Adopting a Prevention Lens to Support Reading Skills

Inequitable patterns in academic achievement take root in children’s early years. Research shows that 90% of children struggling with basic reading at the end of first grade continue to struggle in third grade and beyond. Third-grade reading failure, in turn, equates to a four-to-six-fold increase in the risk of dropping out of high school, depending upon other risk factors. However, there’s also reason to believe that intervening during this period can be especially worthwhile.

Decades of research on addressing reading difficulties in young learners are applicable to the current educational recovery efforts. Recently referred to as the science of reading, this research emphasizes the need to build foundational reading skills through systematic and explicit techniques that serve all children, but particularly those who are vulnerable in reading development. A recent report by the Council of Chief State School Officers describes how states can apply the science of reading to the current context.

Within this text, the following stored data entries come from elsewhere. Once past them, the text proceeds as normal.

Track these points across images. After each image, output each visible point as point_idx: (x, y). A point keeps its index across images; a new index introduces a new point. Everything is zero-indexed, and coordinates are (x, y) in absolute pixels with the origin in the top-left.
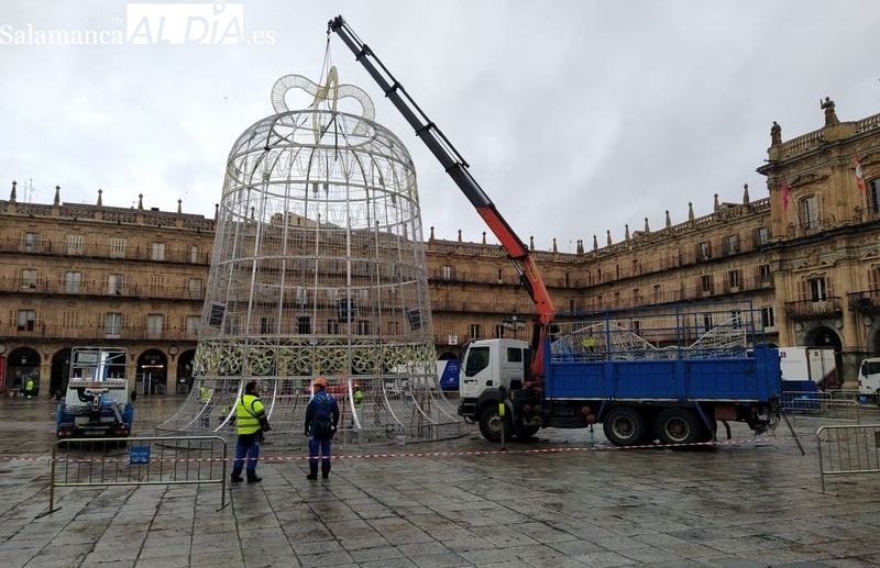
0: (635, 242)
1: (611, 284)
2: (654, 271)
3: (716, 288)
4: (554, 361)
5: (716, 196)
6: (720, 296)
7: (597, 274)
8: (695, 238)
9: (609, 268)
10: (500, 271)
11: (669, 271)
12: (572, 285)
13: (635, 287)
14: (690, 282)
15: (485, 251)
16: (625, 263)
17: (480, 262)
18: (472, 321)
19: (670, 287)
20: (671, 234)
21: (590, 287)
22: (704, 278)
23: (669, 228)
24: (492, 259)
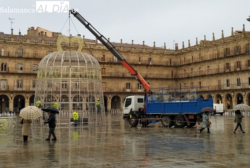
0: (200, 46)
1: (189, 64)
2: (208, 60)
3: (231, 68)
4: (149, 102)
5: (232, 28)
6: (232, 72)
7: (183, 60)
8: (224, 46)
9: (189, 57)
10: (140, 58)
11: (213, 60)
12: (172, 64)
13: (200, 66)
14: (221, 65)
15: (133, 49)
16: (196, 55)
17: (131, 54)
18: (127, 81)
19: (214, 67)
20: (214, 44)
21: (180, 66)
22: (227, 64)
23: (214, 41)
24: (136, 53)
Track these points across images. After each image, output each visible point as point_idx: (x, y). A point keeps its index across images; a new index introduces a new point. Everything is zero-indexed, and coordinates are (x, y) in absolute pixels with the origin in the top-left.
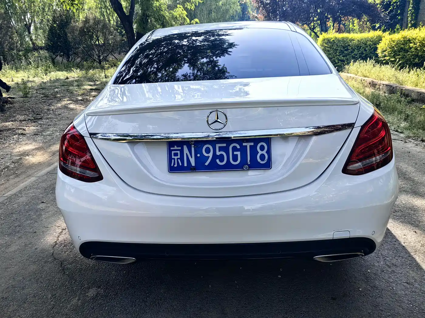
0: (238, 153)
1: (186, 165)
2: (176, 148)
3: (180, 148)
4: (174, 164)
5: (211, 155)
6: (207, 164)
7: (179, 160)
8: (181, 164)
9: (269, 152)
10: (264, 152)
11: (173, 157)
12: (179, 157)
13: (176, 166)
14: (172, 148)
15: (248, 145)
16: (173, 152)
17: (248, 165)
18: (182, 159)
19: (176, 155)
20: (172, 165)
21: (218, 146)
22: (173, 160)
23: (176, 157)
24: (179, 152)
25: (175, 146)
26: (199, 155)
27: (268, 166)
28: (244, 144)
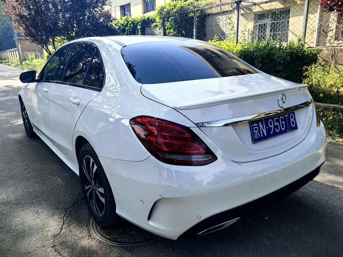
0: (284, 122)
1: (262, 136)
2: (255, 125)
3: (257, 124)
4: (256, 137)
5: (272, 126)
6: (272, 133)
7: (258, 133)
8: (259, 136)
9: (295, 119)
10: (293, 120)
11: (255, 132)
12: (258, 131)
13: (257, 138)
14: (253, 126)
15: (287, 116)
16: (254, 128)
17: (288, 129)
18: (259, 132)
19: (256, 129)
20: (255, 138)
21: (275, 119)
22: (255, 134)
23: (256, 132)
24: (257, 127)
25: (255, 124)
26: (267, 128)
27: (296, 128)
28: (285, 116)
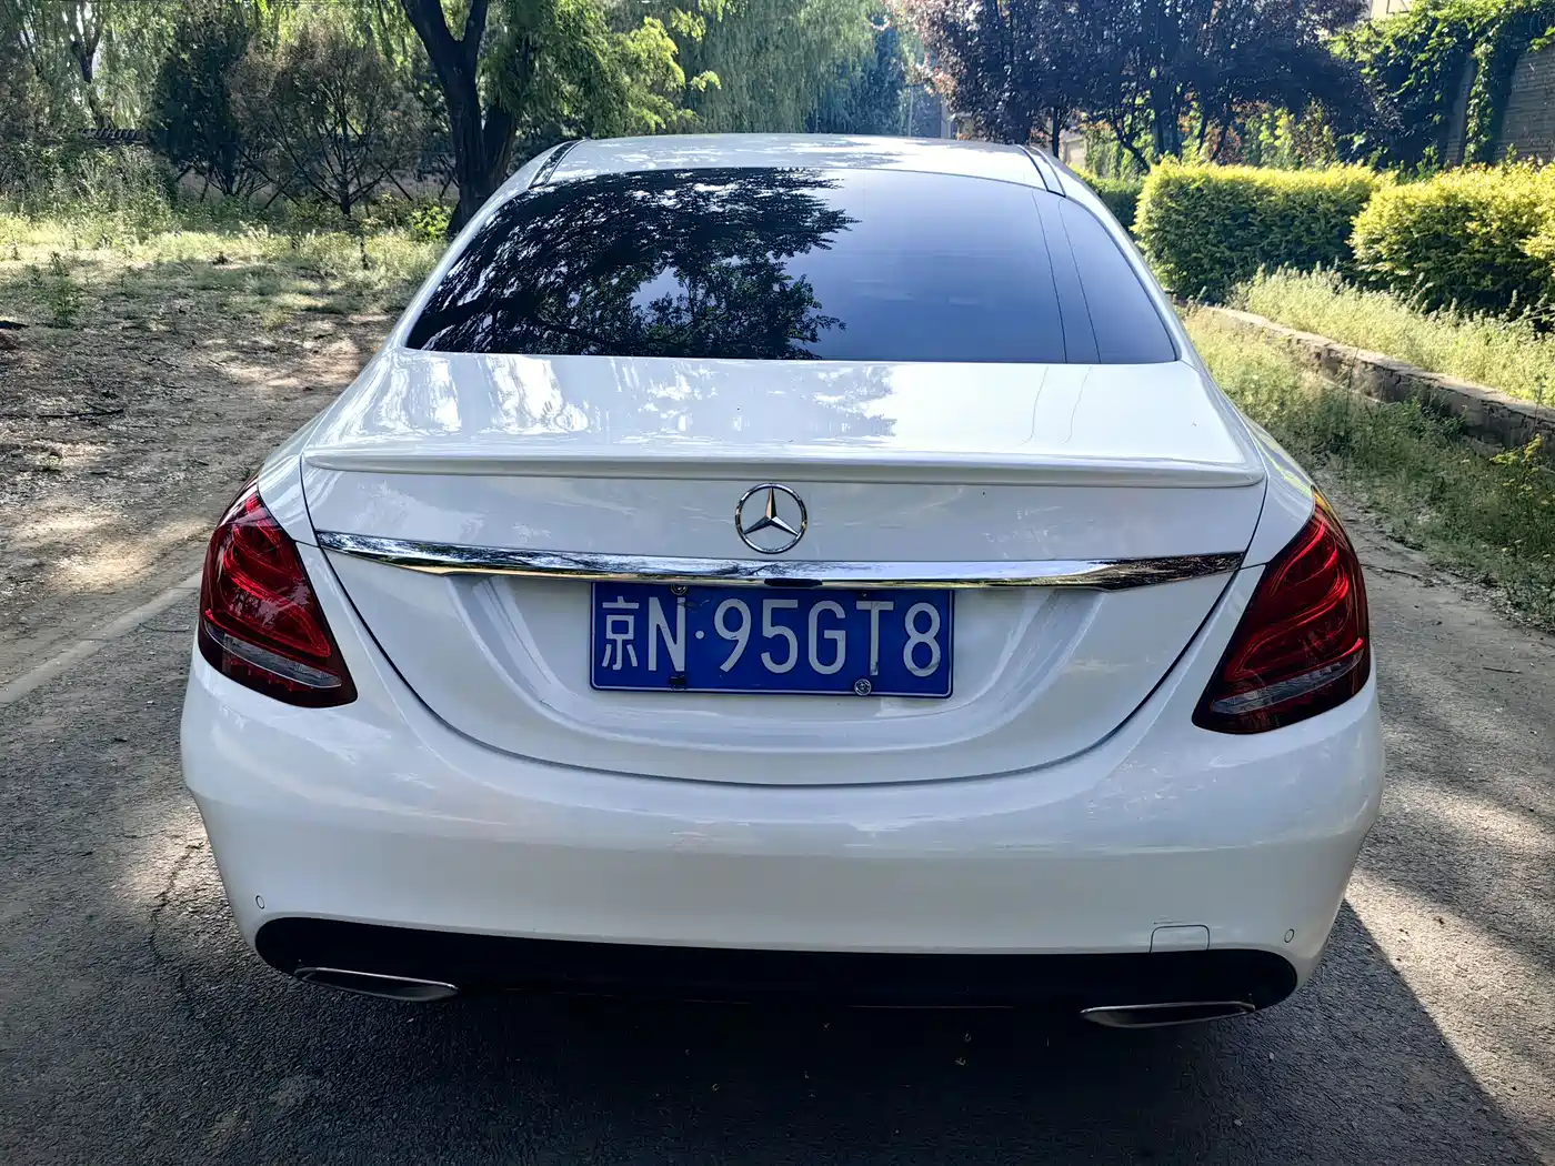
0: (839, 636)
1: (652, 666)
2: (621, 604)
3: (635, 606)
4: (613, 660)
5: (743, 635)
6: (726, 667)
7: (630, 647)
8: (635, 663)
9: (945, 638)
10: (929, 638)
11: (610, 635)
12: (630, 636)
13: (618, 666)
14: (606, 605)
15: (875, 608)
16: (610, 619)
17: (871, 679)
18: (640, 643)
19: (620, 627)
20: (605, 664)
21: (769, 605)
22: (609, 647)
23: (620, 638)
24: (630, 619)
25: (620, 598)
26: (700, 635)
27: (938, 685)
28: (861, 605)
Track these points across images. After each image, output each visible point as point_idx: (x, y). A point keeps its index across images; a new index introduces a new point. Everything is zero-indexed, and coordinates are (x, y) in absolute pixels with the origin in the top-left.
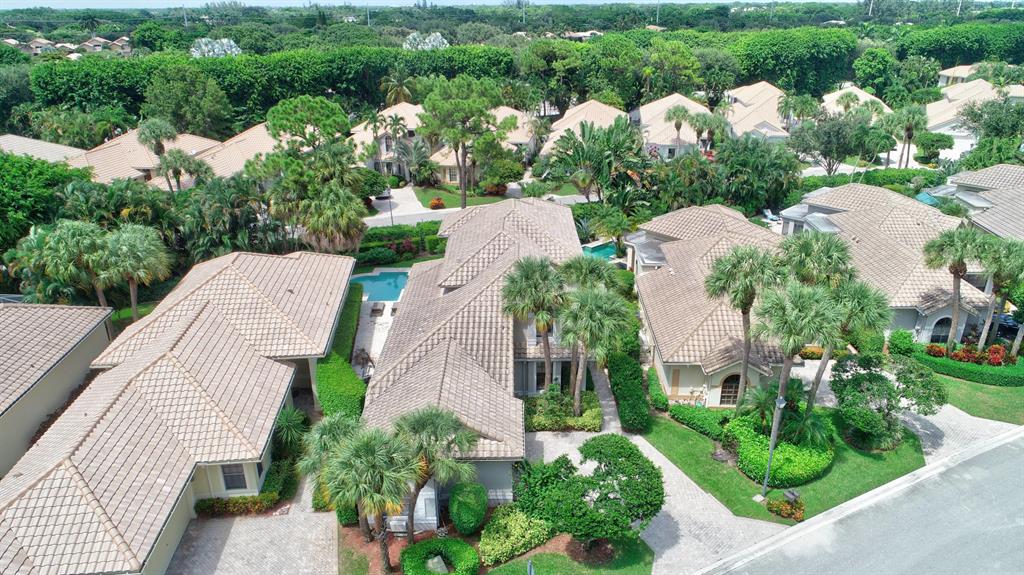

It highlights the importance of using evidence-based strategies that have been effective in addressing gaps in reading skill development and are applicable for accelerating learning in response to the lost or altered educational opportunities of the past 15 months. These interventions add both time and systematic focus to classroom learning in ways that are individualized to students’ needs. As such, they must build upon a strong instructional base in the classroom that places a dual emphasis on building basic reading skills and broadening higher-order language skills, vocabulary, and relevant areas of content knowledge.

As states begin to focus on the results from spring 2021 testing to guide investments and innovations that will prompt an educational recovery, it is important to bring visibility and support to the youngest learners. Data from kindergarten entry assessments and/or universal screening measures in K-2 offer educators actionable information at a point when children’s learning trajectories can be significantly altered through instructional interventions. Ensuring that these data are intentionally sought out and included in recovery planning and programming will help ensure that short-term investments in educational solutions address current challenges and prevent future problems.